::: TASK INPUT

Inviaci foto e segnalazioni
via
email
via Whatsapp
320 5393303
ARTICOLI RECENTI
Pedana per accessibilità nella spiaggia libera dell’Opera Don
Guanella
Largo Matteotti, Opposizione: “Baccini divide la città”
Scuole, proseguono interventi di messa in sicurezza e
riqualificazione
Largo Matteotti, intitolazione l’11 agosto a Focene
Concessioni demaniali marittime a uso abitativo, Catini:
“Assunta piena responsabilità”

::::::
::: TASK INPUT

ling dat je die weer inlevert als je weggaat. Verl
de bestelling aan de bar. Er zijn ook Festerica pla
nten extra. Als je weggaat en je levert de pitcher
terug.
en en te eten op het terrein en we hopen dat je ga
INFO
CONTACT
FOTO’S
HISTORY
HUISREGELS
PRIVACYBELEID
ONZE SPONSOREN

::::::

[WHAT THE EXERCISE ASKS] Reproduce, character for character, only the lines of the preceding data that start at the line with "nten extra. Als" and end at the line with "ONZE SPONSOREN", both included.

[PROBLEM SOLUTION]
nten extra. Als je weggaat en je levert de pitcher
terug.
en en te eten op het terrein en we hopen dat je ga
INFO
CONTACT
FOTO’S
HISTORY
HUISREGELS
PRIVACYBELEID
ONZE SPONSOREN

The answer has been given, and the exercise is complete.